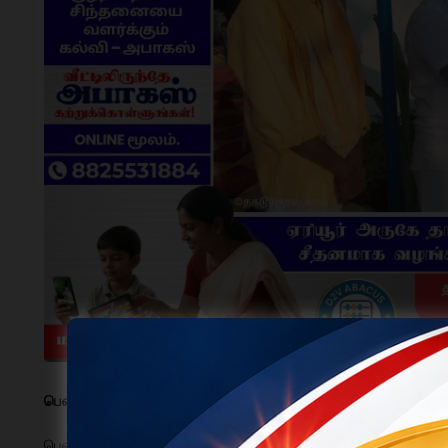
பென்னாகரம் | பிப்.03 :
பென்னாகரம்
அருகே உள்ள சிகரலஅள்ளி கிராமத்தில் நடைபெற்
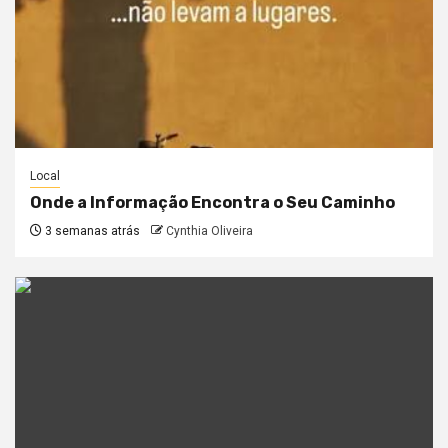
Local
Onde a Informação Encontra o Seu Caminho
3 semanas atrás
Cynthia Oliveira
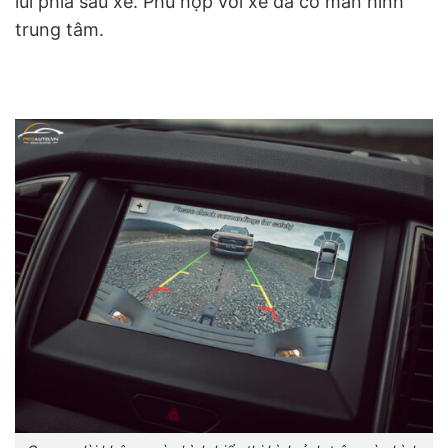
lùi phía sau xe. Phù hợp với xe đã có màn hình
trung tâm.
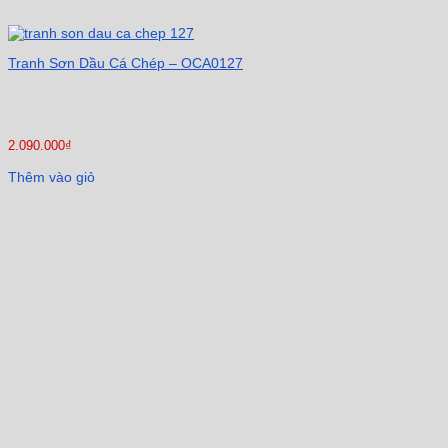
Tranh Sơn Dầu Cá Chép – OCA0127
2.090.000
₫
Thêm vào giỏ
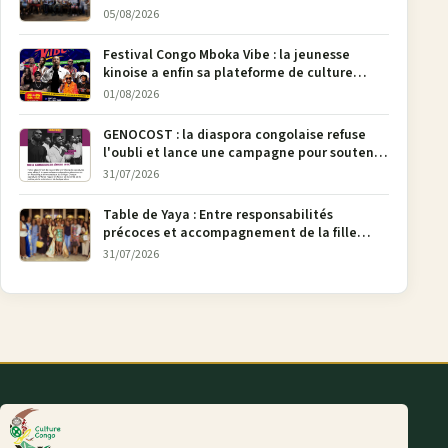
05/08/2026
Festival Congo Mboka Vibe : la jeunesse
kinoise a enfin sa plateforme de culture
urbaine
01/08/2026
GENOCOST : la diaspora congolaise refuse
l'oubli et lance une campagne pour soutenir
la pétition FONAREV depuis Bruxelles
31/07/2026
Table de Yaya : Entre responsabilités
précoces et accompagnement de la fille
aînée, la diaspora en débat
31/07/2026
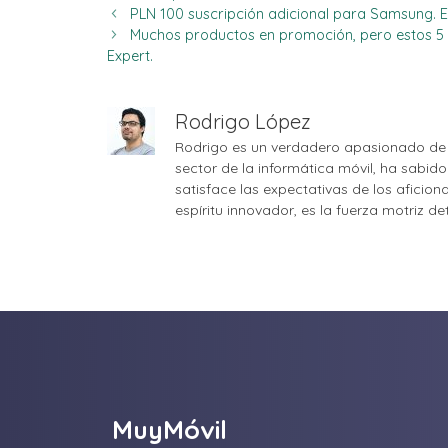
PLN 100 suscripción adicional para Samsung. Es
Muchos productos en promoción, pero estos 5 
Expert.
Rodrigo López
Rodrigo es un verdadero apasionado de 
sector de la informática móvil, ha sabid
satisface las expectativas de los aficio
espíritu innovador, es la fuerza motriz d
MuyMóvil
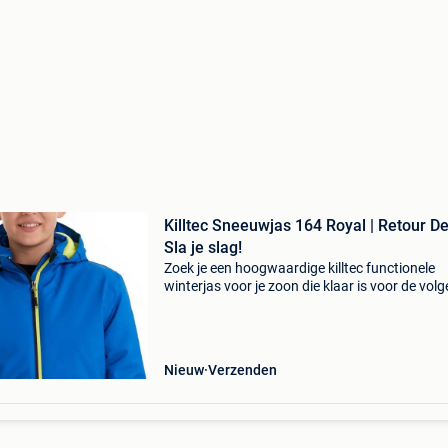
Killtec Sneeuwjas 164 Royal | Retour De
Sla je slag!
Zoek je een hoogwaardige killtec functionele
winterjas voor je zoon die klaar is voor de vol
wintersport, maar wil je niet de volle pot betal
Pak nu 29% korting op deze killtec winterjas m
Nieuw
Verzenden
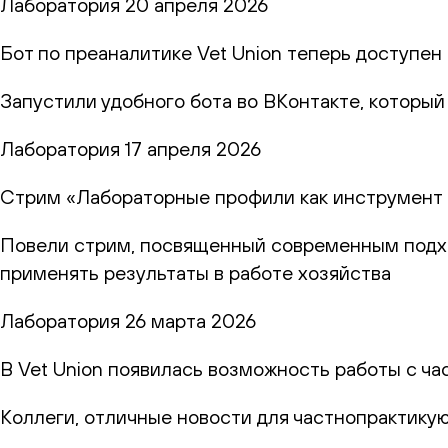
Лаборатория
20 апреля 2026
Бот по преаналитике Vet Union теперь доступен
Запустили удобного бота во ВКонтакте, которы
Лаборатория
17 апреля 2026
Стрим «Лабораторные профили как инструмент 
Повели стрим, посвященный современным подход
применять результаты в работе хозяйства
Лаборатория
26 марта 2026
В Vet Union появилась возможность работы с ч
Коллеги, отличные новости для частнопрактику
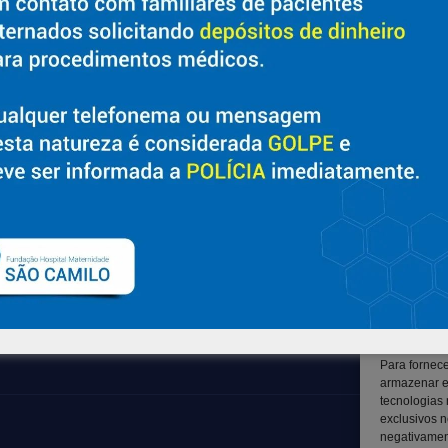
Sobre
Suporte
Nossa História e Fundador
Ouvidoria
Diretorias
Contato
Políticas e Normas
Solicitar Prontuário Médico
Trabalhe Conosco
Transparência
Blog
Canal LGPD e Segurança da
Informação
Para fornec
armazenar e
tecnologias
exclusivos n
negativament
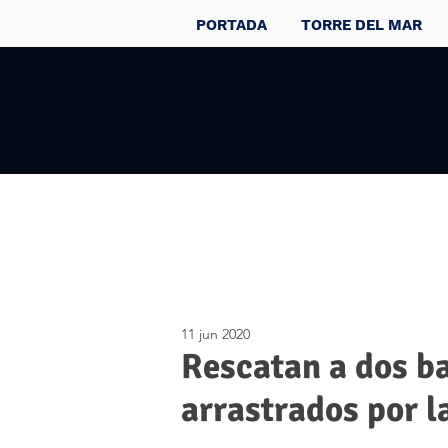
PORTADA
TORRE DEL MAR
11 jun 2020
Rescatan a dos ba
arrastrados por l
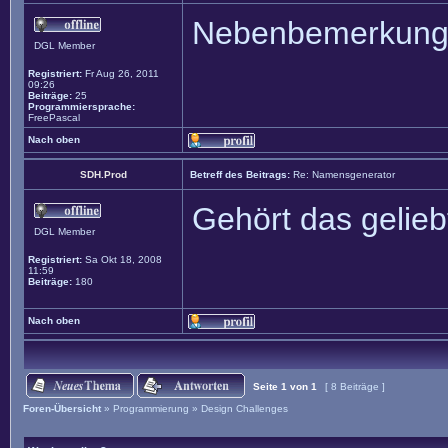
Nebenbemerkun
DGL Member
Registriert:
Fr Aug 26, 2011
09:26
Beiträge:
25
Programmiersprache:
FreePascal
Nach oben
SDH.Prod
Betreff des Beitrags:
Re: Namensgenerator
Gehört das gelieb
DGL Member
Registriert:
Sa Okt 18, 2008
11:59
Beiträge:
180
Nach oben
Seite
1
von
1
[ 8 Beiträge ]
Foren-Übersicht
»
Programmierung
»
Design Challenges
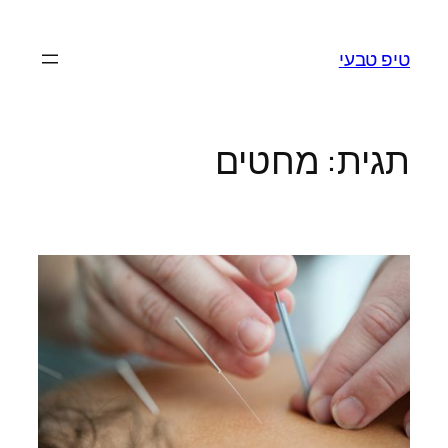
לדלג
לתוכן
טיפ טבעי
תגית:
מחטים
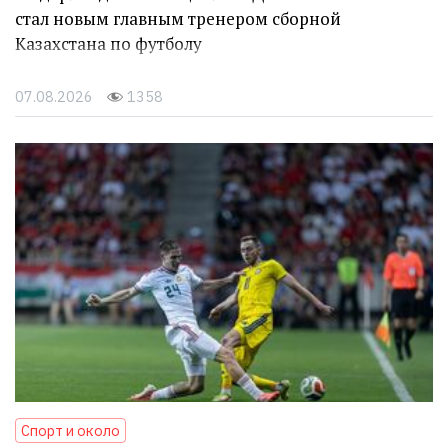
стал новым главным тренером сборной
Казахстана по футболу
07.08.2026
1358
Спорт и около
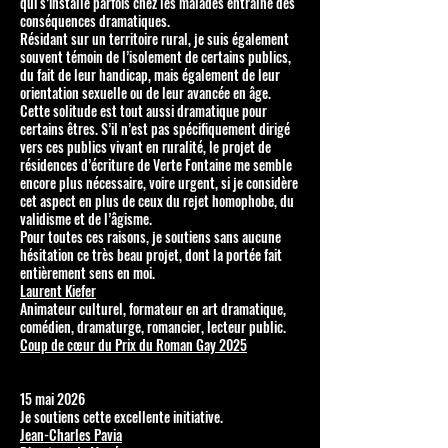
qui s’installe parfois chez les malades entraîne des
conséquences dramatiques.
Résidant sur un territoire rural, je suis également
souvent témoin de l’isolement de certains publics,
du fait de leur handicap, mais également de leur
orientation sexuelle ou de leur avancée en âge.
Cette solitude est tout aussi dramatique pour
certains êtres. S’il n’est pas spécifiquement dirigé
vers ces publics vivant en ruralité, le projet de
résidences d’écriture de Verte Fontaine me semble
encore plus nécessaire, voire urgent, si je considère
cet aspect en plus de ceux du rejet homophobe, du
validisme et de l’âgisme.
Pour toutes ces raisons, je soutiens sans aucune
hésitation ce très beau projet, dont la portée fait
entièrement sens en moi.
Laurent Kiefer
Animateur culturel, formateur en art dramatique,
comédien, dramaturge, romancier, lecteur public.
Coup de cœur du Prix du Roman Gay 2025
15 mai 2026
Je soutiens cette excellente initiative.
Jean-Charles Pavia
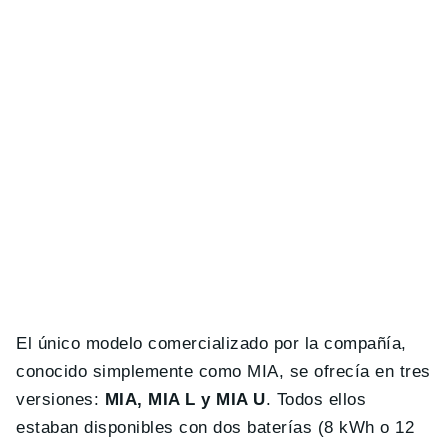
El único modelo comercializado por la compañía,
conocido simplemente como MIA, se ofrecía en tres
versiones:
MIA, MIA L y MIA U
. Todos ellos
estaban disponibles con dos baterías (8 kWh o 12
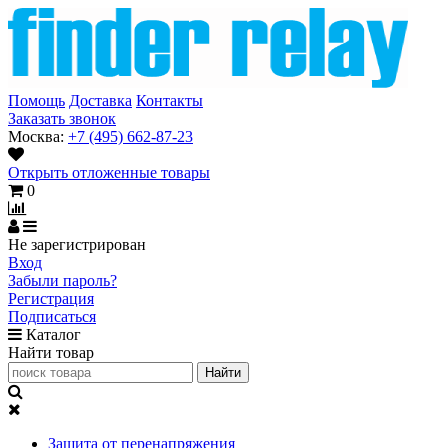
Помощь
Доставка
Контакты
Заказать звонок
Москва:
+7 (495) 662-87-23
Открыть отложенные товары
0
Не зарегистрирован
Вход
Забыли пароль?
Регистрация
Подписаться
Каталог
Найти товар
Защита от перенапряжения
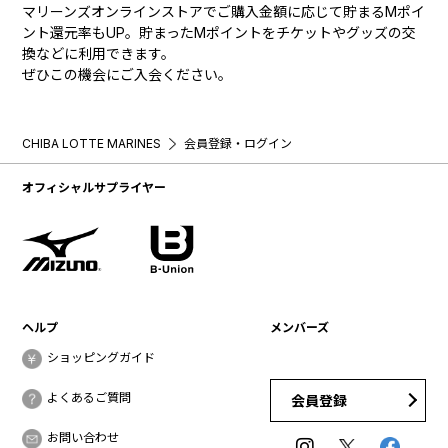
マリーンズオンラインストアでご購入金額に応じて貯まるMポイ
ント還元率もUP。貯まったMポイントをチケットやグッズの交
換などに利用できます。
ぜひこの機会にご入会ください。
CHIBA LOTTE MARINES
会員登録・ログイン
オフィシャルサプライヤー
ヘルプ
メンバーズ
ショッピングガイド
よくあるご質問
会員登録
お問い合わせ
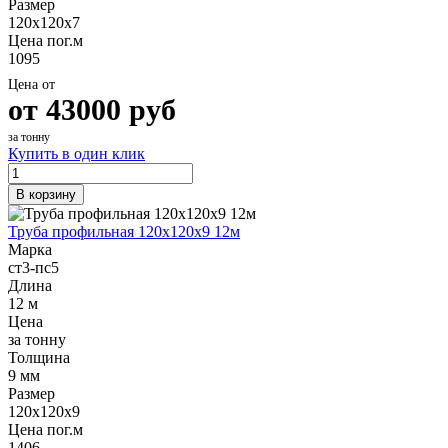
Размер
120х120х7
Цена пог.м
1095
Цена от
от
43000
руб
за тонну
Купить в один клик
В корзину
Труба профильная 120х120х9 12м
Марка
ст3-пс5
Длина
12 м
Цена
за тонну
Толщина
9 мм
Размер
120х120х9
Цена пог.м
1406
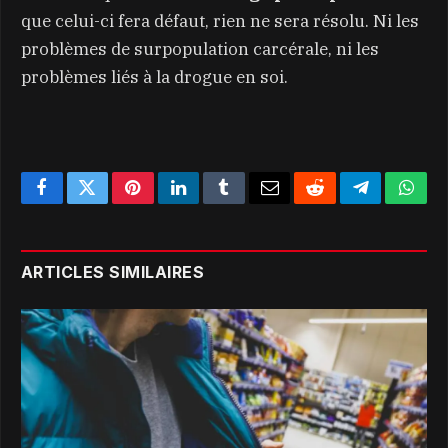
que celui-ci fera défaut, rien ne sera résolu. Ni les
problèmes de surpopulation carcérale, ni les
problèmes liés à la drogue en soi.
Facebook
Twitter
Pinterest
LinkedIn
Tumblr
Email
Reddit
Telegram
What
ARTICLES SIMILAIRES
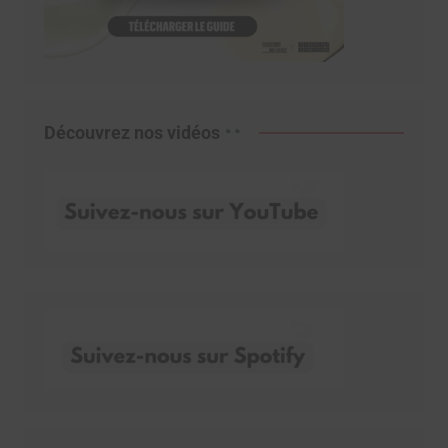
Découvrez nos vidéos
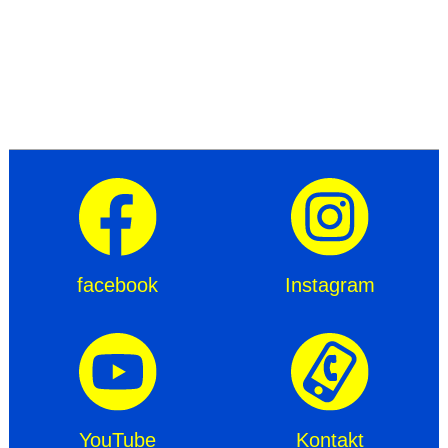
facebook
Instagram
YouTube
Kontakt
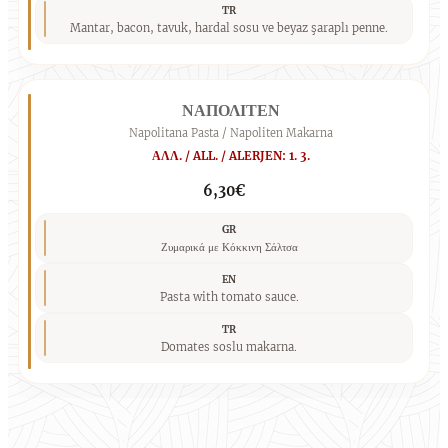
TR
Mantar, bacon, tavuk, hardal sosu ve beyaz şaraplı penne.
ΝΑΠΟΛΙΤΕΝ
Napolitana Pasta / Napoliten Makarna
ΑΛΛ. / ALL. / ALERJEN: 1. 3.
6,30€
GR
Ζυμαρικά με Κόκκινη Σάλτσα
EN
Pasta with tomato sauce.
TR
Domates soslu makarna.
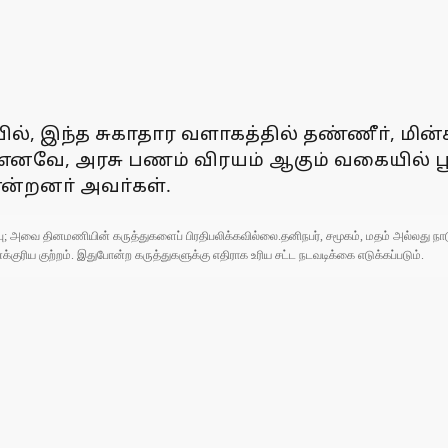
ில், இந்த சுகாதார வளாகத்தில் தண்ணீா், மின
ு. எனவே, அரசு பணம் விரயம் ஆகும் வகையில் பூ
என்றனா் அவா்கள்.
ுப்பு; அவை தினமணியின் கருத்துகளைப் பிரதிபலிக்கவில்லை.தனிநபர், சமூகம், மதம் அல்லது
ரிய குற்றம். இதுபோன்ற கருத்துகளுக்கு எதிராக உரிய சட்ட நடவடிக்கை எடுக்கப்படும்.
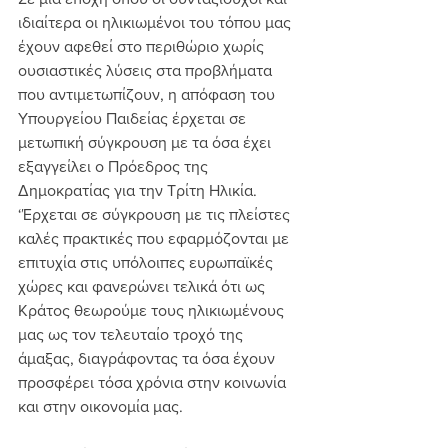
ιδιαίτερα οι ηλικιωμένοι του τόπου μας 
έχουν αφεθεί στο περιθώριο χωρίς 
ουσιαστικές λύσεις στα προβλήματα 
που αντιμετωπίζουν, η απόφαση του 
Υπουργείου Παιδείας έρχεται σε 
μετωπική σύγκρουση με τα όσα έχει 
εξαγγείλει ο Πρόεδρος της 
Δημοκρατίας για την Τρίτη Ηλικία. 
‘Έρχεται σε σύγκρουση με τις πλείστες 
καλές πρακτικές που εφαρμόζονται με 
επιτυχία στις υπόλοιπες ευρωπαϊκές 
χώρες και φανερώνει τελικά ότι ως 
Κράτος θεωρούμε τους ηλικιωμένους 
μας ως τον τελευταίο τροχό της 
άμαξας, διαγράφοντας τα όσα έχουν 
προσφέρει τόσα χρόνια στην κοινωνία 
και στην οικονομία μας.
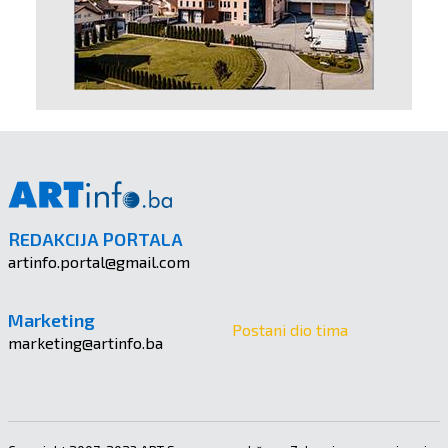
REDAKCIJA PORTALA
artinfo.portal@gmail.com
Marketing
Postani dio tima
marketing@artinfo.ba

● Your task:
Pictures aside, reproduce all of the data exactly.

● Answer to the problem:
பென்னாகரம் | பிப்.03 :
பென்னாகரம்
அருகே உள்ள சிகரலஅள்ளி கிராமத்தில் நடைபெற்
Local
Onde a Informação Encontra o Seu Caminho
3 semanas atrás
Cynthia Oliveira
lùi phía sau xe. Phù hợp với xe đã có màn hình
trung tâm.
Tranh Sơn Dầu Cá Chép – OCA0127
2.090.000
₫
Thêm vào giỏ
05/08/2026
Festival Congo Mboka Vibe : la jeunesse
kinoise a enfin sa plateforme de culture
urbaine
01/08/2026
GENOCOST : la diaspora congolaise refuse
l'oubli et lance une campagne pour soutenir
la pétition FONAREV depuis Bruxelles
31/07/2026
Table de Yaya : Entre responsabilités
précoces et accompagnement de la fille
aînée, la diaspora en débat
31/07/2026
PLN 100 suscripción adicional para Samsung. Es
Muchos productos en promoción, pero estos 5 
Expert.
Rodrigo López
Rodrigo es un verdadero apasionado de 
sector de la informática móvil, ha sabid
satisface las expectativas de los aficio
espíritu innovador, es la fuerza motriz d
MuyMóvil
Killtec Sneeuwjas 164 Royal | Retour De
Sla je slag!
Zoek je een hoogwaardige killtec functionele
winterjas voor je zoon die klaar is voor de vol
wintersport, maar wil je niet de volle pot betal
Pak nu 29% korting op deze killtec winterjas m
Nieuw
Verzenden
Лаборатория
20 апреля 2026
Бот по преаналитике Vet Union теперь доступен
Запустили удобного бота во ВКонтакте, которы
Лаборатория
17 апреля 2026
Стрим «Лабораторные профили как инструмент 
Повели стрим, посвященный современным подход
применять результаты в работе хозяйства
Лаборатория
26 марта 2026
В Vet Union появилась возможность работы с ч
Коллеги, отличные новости для частнопрактику
Sobre
Suporte
Nossa História e Fundador
Ouvidoria
Diretorias
Contato
Políticas e Normas
Solicitar Prontuário Médico
Trabalhe Conosco
Transparência
Blog
Canal LGPD e Segurança da
Informação
Para fornec
armazenar e
tecnologias
exclusivos n
negativament
PORTADA
TORRE DEL MAR
11 jun 2020
Rescatan a dos ba
arrastrados por l
Nebenbemerkun
DGL Member
Registriert:
Fr Aug 26, 2011
09:26
Beiträge:
25
Programmiersprache:
FreePascal
Nach oben
SDH.Prod
Betreff des Beitrags:
Re: Namensgenerator
Gehört das gelieb
DGL Member
Registriert:
Sa Okt 18, 2008
11:59
Beiträge:
180
Nach oben
Seite
1
von
1
[ 8 Beiträge ]
Foren-Übersicht
»
Programmierung
»
Design Challenges
לדלג
לתוכן
טיפ טבעי
תגית:
מחטים
стал новым главным тренером сборной
Казахстана по футболу
07.08.2026
1358
Спорт и около
qui s’installe parfois chez les malades entraîne des
conséquences dramatiques.
Résidant sur un territoire rural, je suis également
souvent témoin de l’isolement de certains publics,
du fait de leur handicap, mais également de leur
orientation sexuelle ou de leur avancée en âge.
Cette solitude est tout aussi dramatique pour
certains êtres. S’il n’est pas spécifiquement dirigé
vers ces publics vivant en ruralité, le projet de
résidences d’écriture de Verte Fontaine me semble
encore plus nécessaire, voire urgent, si je considère
cet aspect en plus de ceux du rejet homophobe, du
validisme et de l’âgisme.
Pour toutes ces raisons, je soutiens sans aucune
hésitation ce très beau projet, dont la portée fait
entièrement sens en moi.
Laurent Kiefer
Animateur culturel, formateur en art dramatique,
comédien, dramaturge, romancier, lecteur public.
Coup de cœur du Prix du Roman Gay 2025
15 mai 2026
Je soutiens cette excellente initiative.
Jean-Charles Pavia
El único modelo comercializado por la compañía,
conocido simplemente como MIA, se ofrecía en tres
versiones:
MIA, MIA L y MIA U
. Todos ellos
estaban disponibles con dos baterías (8 kWh o 12
Помощь
Доставка
Контакты
Заказать звонок
Москва:
+7 (495) 662-87-23
Открыть отложенные товары
0
Не зарегистрирован
Вход
Забыли пароль?
Регистрация
Подписаться
Каталог
Найти товар
Защита от перенапряжения
マリーンズオンラインストアでご購入金額に応じて貯まるMポイ
ント還元率もUP。貯まったMポイントをチケットやグッズの交
換などに利用できます。
ぜひこの機会にご入会ください。
CHIBA LOTTE MARINES
会員登録・ログイン
オフィシャルサプライヤー
ヘルプ
メンバーズ
ショッピングガイド
よくあるご質問
会員登録
お問い合わせ
Размер
120х120х7
Цена пог.м
1095
Цена от
от
43000
руб
за тонну
Купить в один клик
В корзину
Труба профильная 120х120х9 12м
Марка
ст3-пс5
Длина
12 м
Цена
за тонну
Толщина
9 мм
Размер
120х120х9
Цена пог.м
1406
que celui-ci fera défaut, rien ne sera résolu. Ni les
problèmes de surpopulation carcérale, ni les
problèmes liés à la drogue en soi.
Facebook
Twitter
Pinterest
LinkedIn
Tumblr
Email
Reddit
Telegram
What
ARTICLES SIMILAIRES
Découvrez nos vidéos
facebook
Instagram
YouTube
Kontakt
TR
Mantar, bacon, tavuk, hardal sosu ve beyaz şaraplı penne.
ΝΑΠΟΛΙΤΕΝ
Napolitana Pasta / Napoliten Makarna
ΑΛΛ. / ALL. / ALERJEN: 1. 3.
6,30€
GR
Ζυμαρικά με Κόκκινη Σάλτσα
EN
Pasta with tomato sauce.
TR
Domates soslu makarna.
ில், இந்த சுகாதார வளாகத்தில் தண்ணீா், மின
ு. எனவே, அரசு பணம் விரயம் ஆகும் வகையில் பூ
என்றனா் அவா்கள்.
ுப்பு; அவை தினமணியின் கருத்துகளைப் பிரதிபலிக்கவில்லை.தனிநபர், சமூகம், மதம் அல்லது
ரிய குற்றம். இதுபோன்ற கருத்துகளுக்கு எதிராக உரிய சட்ட நடவடிக்கை எடுக்கப்படும்.
ιδιαίτερα οι ηλικιωμένοι του τόπου μας 
έχουν αφεθεί στο περιθώριο χωρίς 
ουσιαστικές λύσεις στα προβλήματα 
που αντιμετωπίζουν, η απόφαση του 
Υπουργείου Παιδείας έρχεται σε 
μετωπική σύγκρουση με τα όσα έχει 
εξαγγείλει ο Πρόεδρος της 
Δημοκρατίας για την Τρίτη Ηλικία. 
‘Έρχεται σε σύγκρουση με τις πλείστες 
καλές πρακτικές που εφαρμόζονται με 
επιτυχία στις υπόλοιπες ευρωπαϊκές 
χώρες και φανερώνει τελικά ότι ως 
Κράτος θεωρούμε τους ηλικιωμένους 
μας ως τον τελευταίο τροχό της 
άμαξας, διαγράφοντας τα όσα έχουν 
προσφέρει τόσα χρόνια στην κοινωνία 
και στην οικονομία μας.
REDAKCIJA PORTALA
artinfo.portal@gmail.com
Marketing
Postani dio tima
marketing@artinfo.ba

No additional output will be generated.